Yunshi Software Product Line, image provided by the enterprise
Yunshi Software employs approximately 150 people worldwide. Its core management team boasts over a decade of industry experience, with technical professionals and industry experts comprising 80% of the workforce. As a technology innovation company in the life sciences sector, Yunshi Software has secured more than RMB 100 million in financing from top-tier venture capital firms both in China and abroad.
Currently, Yunshi Software serves nearly 100 leading enterprises in the life sciences industry, including AstraZeneca, Bayer Pharmaceuticals, Abbott Laboratories, Qilu Pharmaceutical, China Resources Pharmaceutical, and Tasly. More than 50,000 employees from Fortune 500 companies and leading domestic enterprises are using Yunshi Software’s products and innovative services.
Previously, the industry largely viewed Yunshi Software as China’s counterpart to Veeva. Founded in 2007, this company carved out a niche in the life sciences vertical within the SaaS sector—already dominated by giants such as Oracle, Microsoft, and Salesforce—and achieved a market capitalization exceeding $10 billion within a decade of its establishment, making it a model for Chinese startups.
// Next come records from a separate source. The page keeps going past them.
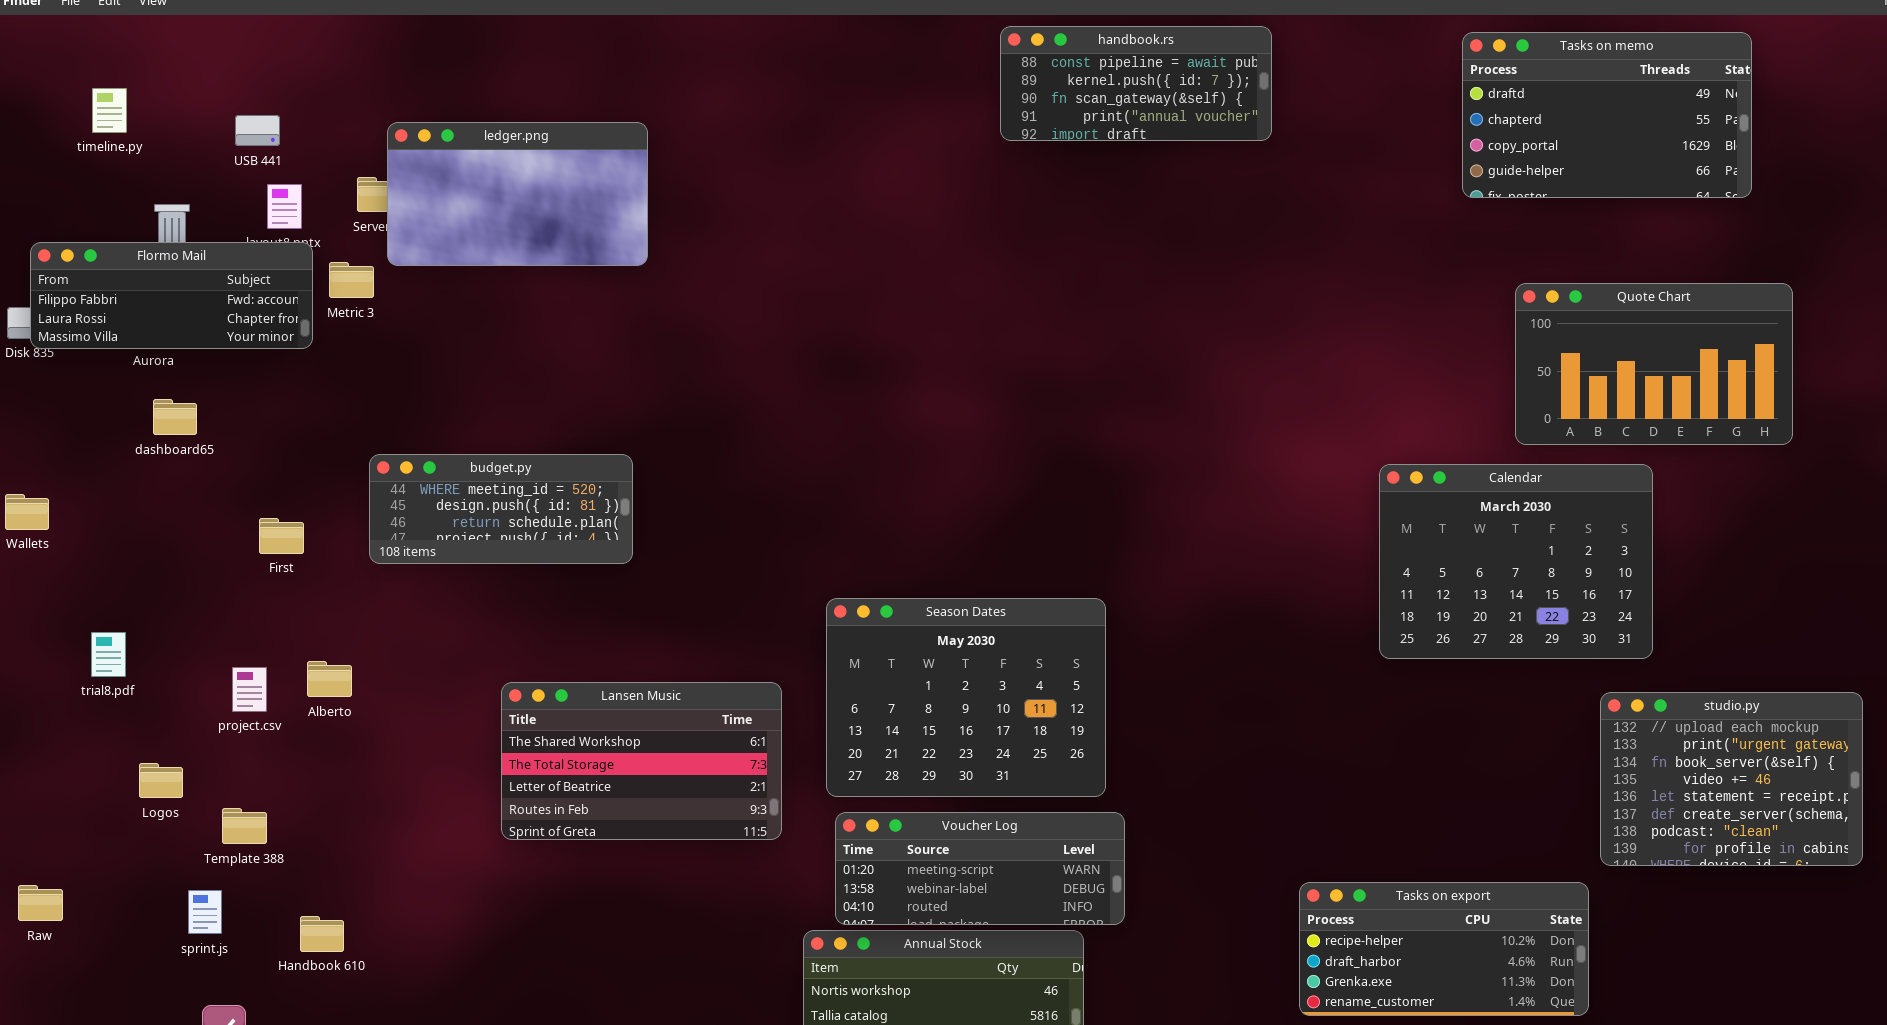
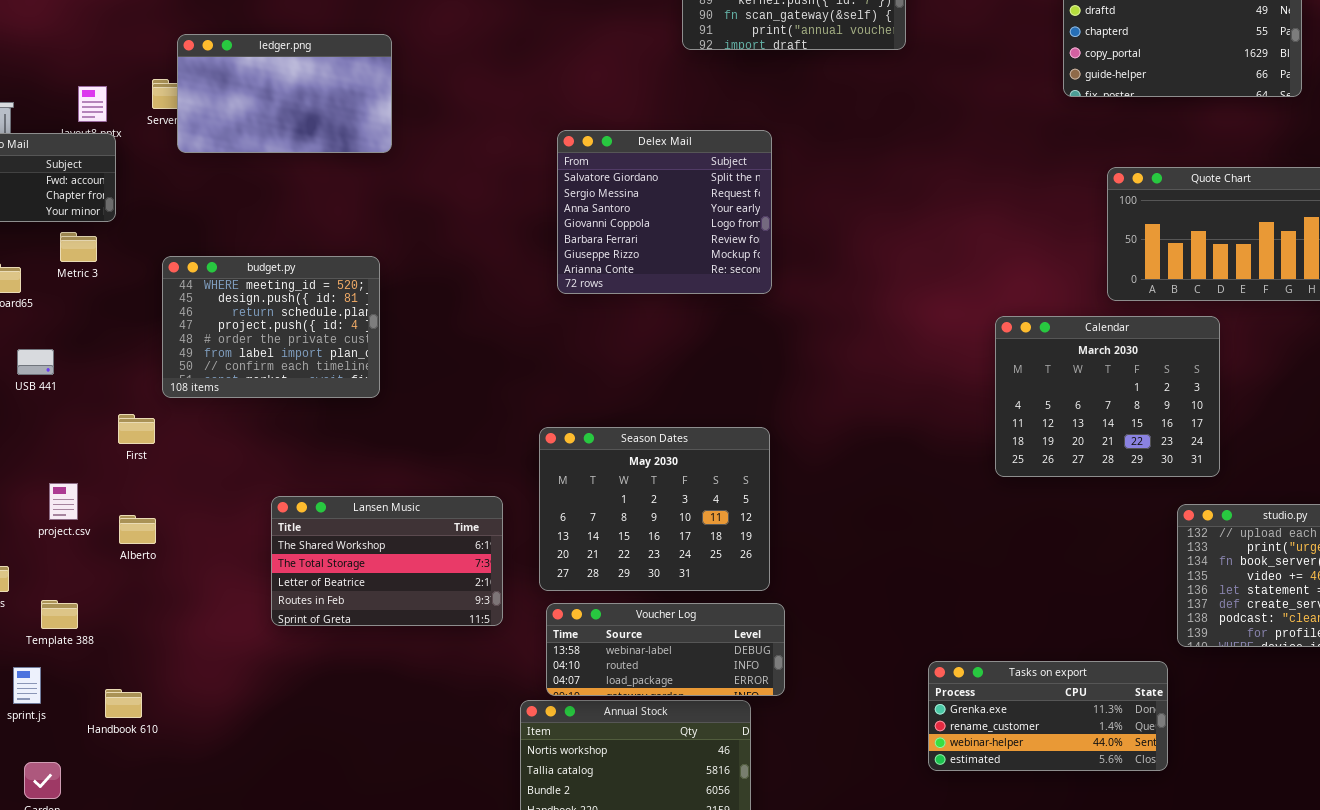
USB 441: [235,115,280,146] -> [17,349,54,375], moved
Delex Mail: none -> [557,130,772,294], opened
Metric 3: [329,262,374,298] -> [60,232,97,262], moved
budget.py: [369,454,633,564] -> [162,256,380,398], resized
First: [259,518,304,554] -> [118,414,155,444], moved
Alberto: [307,661,352,697] -> [119,515,156,544], moved
Voucher Log: [835,812,1125,925] -> [546,603,785,696], scrolled down 1 row
Tasks on export: [1299,882,1589,1016] -> [928,661,1168,771], scrolled down 2 rows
It serves nearly all of the top 20 pharmaceutical companies, with revenues reaching $686 million in 2017.
Yunshi Software and Veeva share both similarities and differences in their strategic approaches. The similarity lies in the fact that both companies focus on the vertical sector of life sciences, enabling them to continuously deepen their expertise. The difference is that Yunshi Software offers a broader product portfolio, providing systematic solutions for enterprises undergoing digital transformation, which proves more advantageous in the Chinese market.
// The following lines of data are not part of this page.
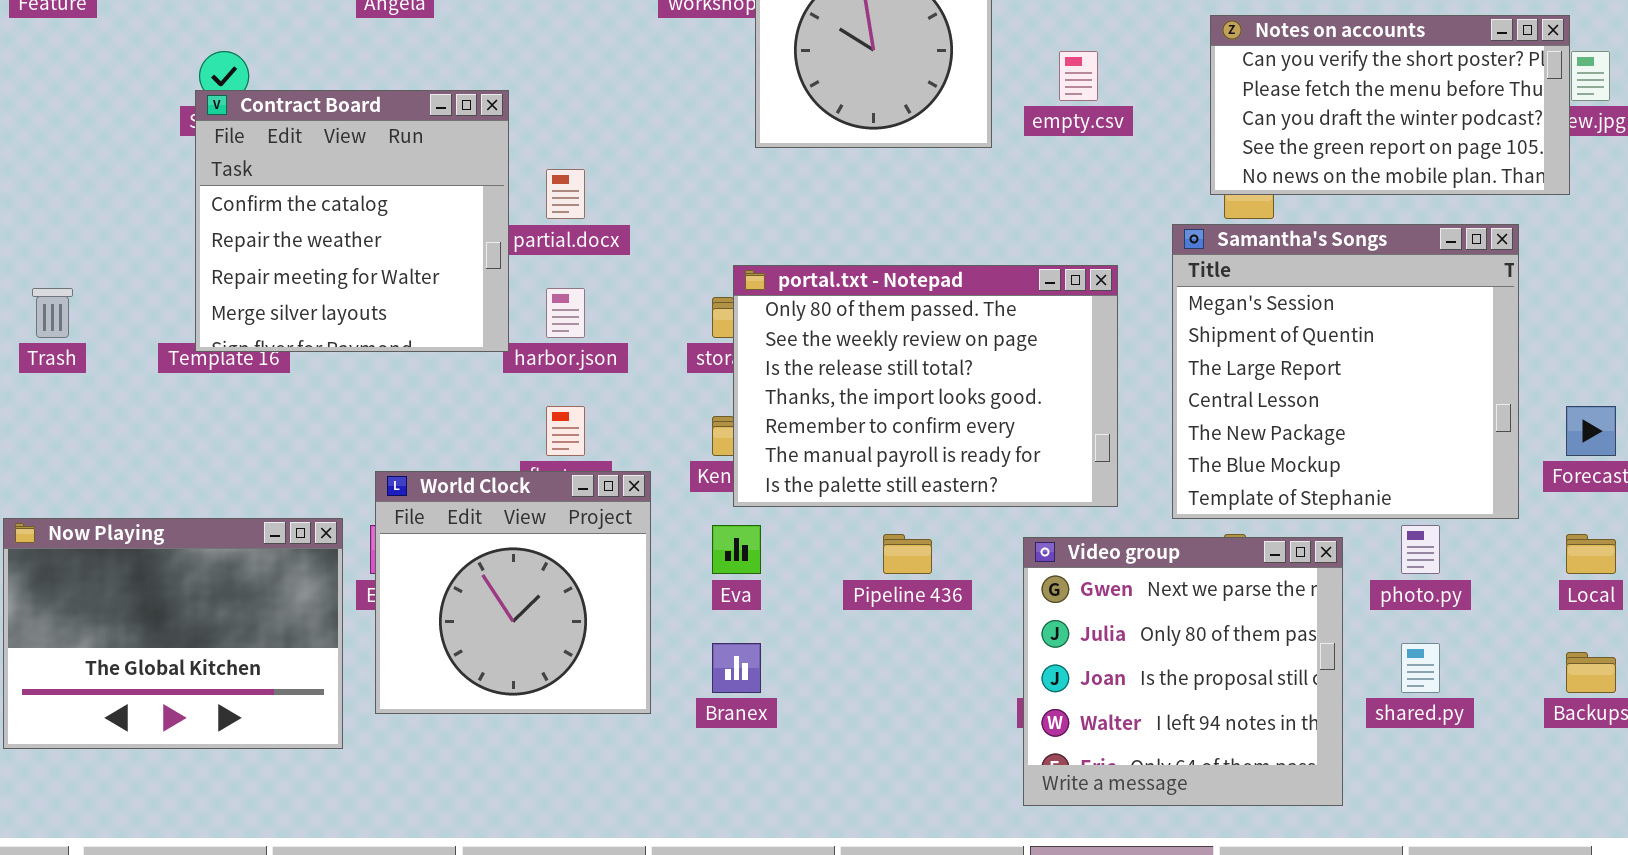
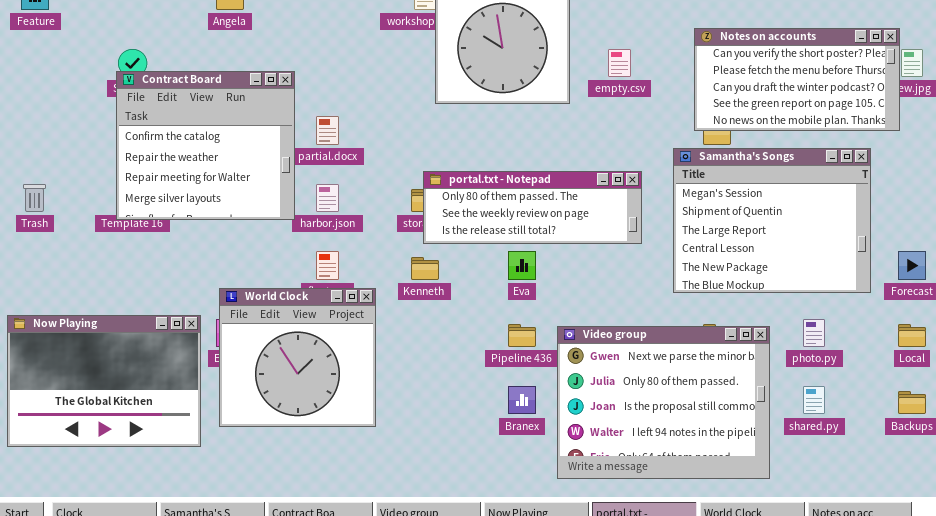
Samantha's Songs: [1172,224,1519,519] -> [673,148,871,293], resized
portal.txt - Notepad: [733,265,1118,507] -> [423,171,642,244], resized
Eva: [712,525,761,574] -> [508,251,536,280], moved
Video group: [1023,537,1343,806] -> [557,326,770,479], resized
Branex: [712,643,761,693] -> [508,386,536,414], moved

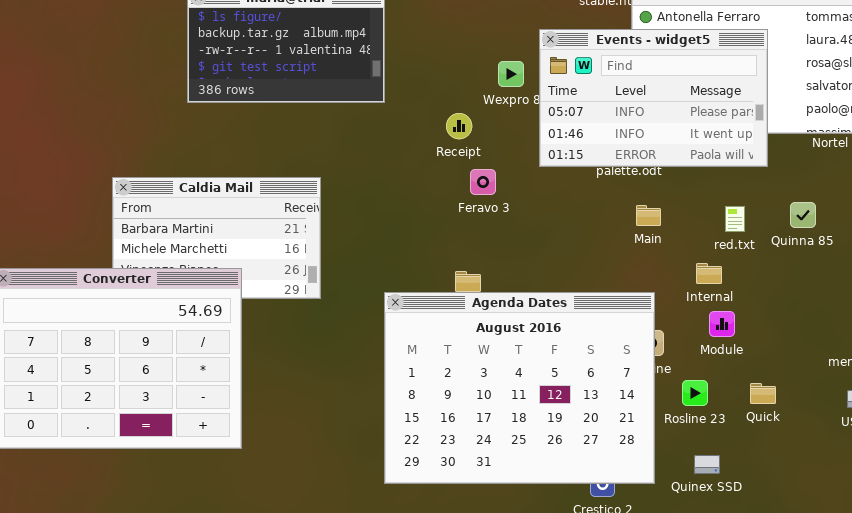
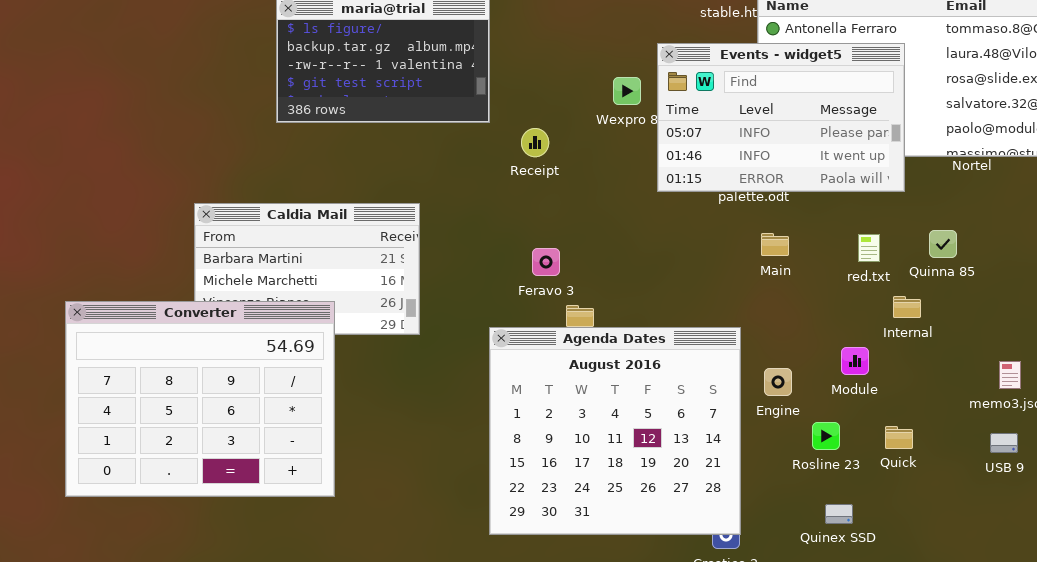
Receipt: [446,113,472,139] -> [521,128,549,157], moved
Feravo 3: [470,169,496,195] -> [532,248,560,276], moved
Internal: [696,263,722,284] -> [893,296,921,318], moved
Agenda Dates: [384,292,655,484] -> [489,327,741,535], resized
Furthermore, the integration of AI into new drug R&D may be a key area of breakthrough for Yunshi Software. In July 2017, Yunshi Software entered into a strategic partnership with Weill Cornell Medicine, a prestigious member of the Ivy League, to jointly establish a medical artificial intelligence laboratory, with AI-driven new drug discovery as one of its primary focuses.
Zhang Yingnan told VCBeat that Yunshi Software’s strategic layout in AI-driven new drug development is more akin to that of BenevolentAI, a UK-based unicorn in this field. Founded in 2013, BenevolentAI announced in April of this year that it had raised an additional $115 million from both new and existing investors, boosting its valuation to $2 billion. This represents one of the largest funding rounds in the AI pharmaceutical industry.
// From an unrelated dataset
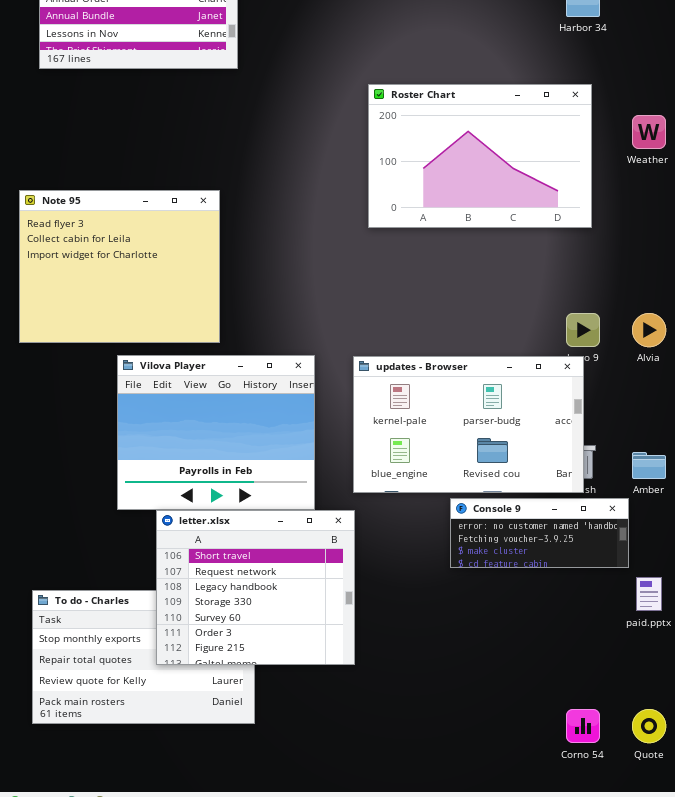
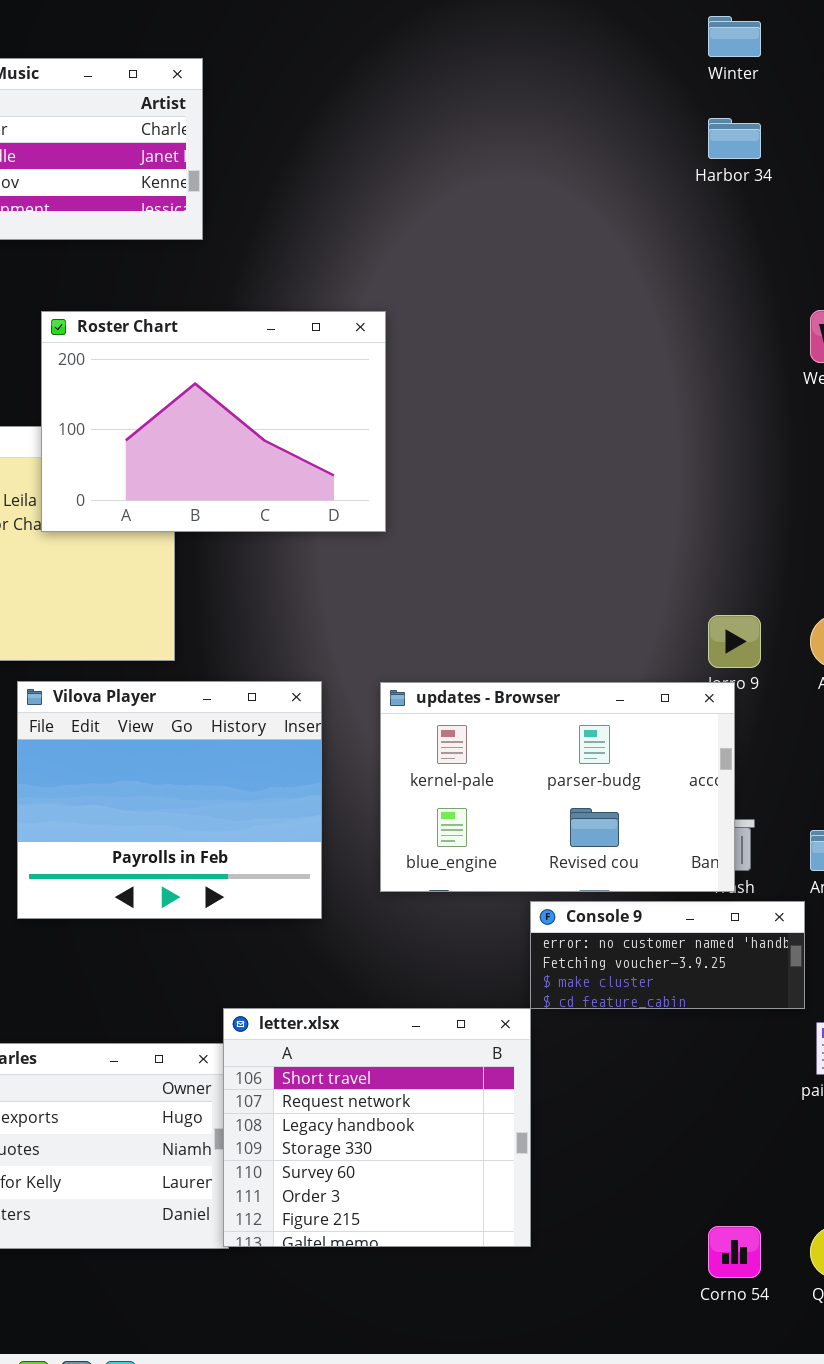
Roster Chart: [368,84,592,228] -> [41,311,386,532], moved
letter.xlsx: [156,510,355,665] -> [223,1008,531,1247], moved

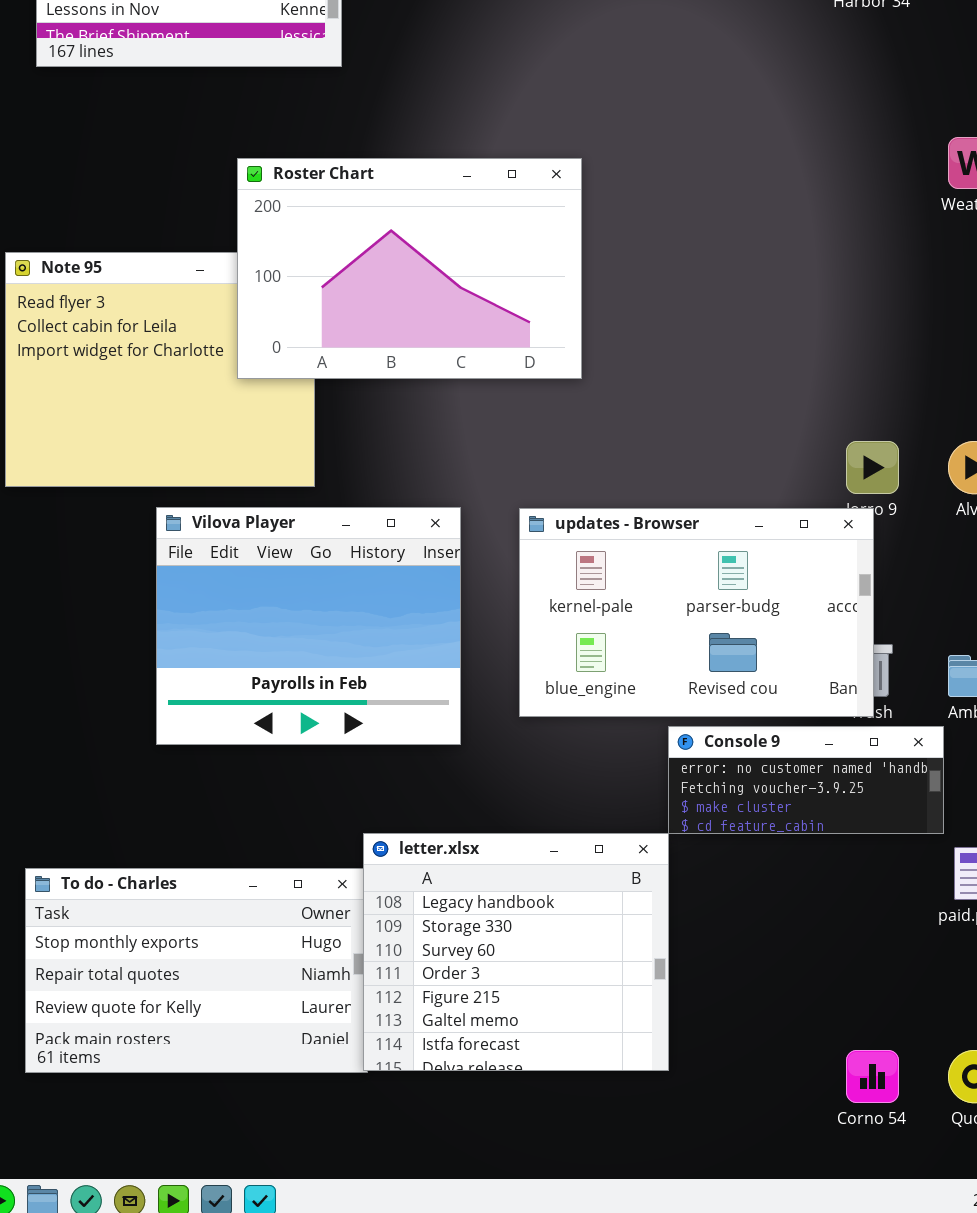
Roster Chart: [41,311,386,532] -> [237,158,582,379], moved
letter.xlsx: [223,1008,531,1247] -> [363,833,669,1071], scrolled down 2 rows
BenevolentAI’s high valuation is closely tied to its unique business model. While also applying AI to drug discovery, BenevolentAI operates more like an innovative pharmaceutical company than a technology firm. It leverages artificial intelligence to extract knowledge from vast amounts of information that can drive drug development, generating novel, testable hypotheses and thereby accelerating the drug discovery process.
BenevolentAI already has a pipeline of twenty drug candidates in development, which will undergo preliminary clinical trials to validate their efficacy. More importantly, the drugs discovered by BenevolentAI have significant commercial value. In 2014, BenevolentAI licensed the commercialization rights for two Alzheimer’s disease drug candidates to a U.S. pharmaceutical company for a total of $800 million. In 2017, BenevolentAI further licensed an investigational drug candidate to Johnson & Johnson.
Yunshi Software’s philosophy in its AI-driven drug discovery business is to align itself with innovative pharmaceutical companies rather than AI technology firms. While technology has its limits, the future of innovative drugs holds infinite possibilities. Since AI technology always serves to “empower” drug discovery, Yunshi Software will focus on accumulating capabilities in the “pharmaceutical” domain along this trajectory.
“Currently, whether viewed from the global or domestic market perspective, digital technologies represented by AI and big data have indeed ushered in a wave of transformation for the industry. However, it is far from the time for comprehensive adoption. ‘Disruptive’ technological shifts will not occur rapidly. What Yunshi Software aims to do is empower the industry by providing holistic solutions, helping enterprises stay competitive during their digital transformation,” said Zhang Yingnan.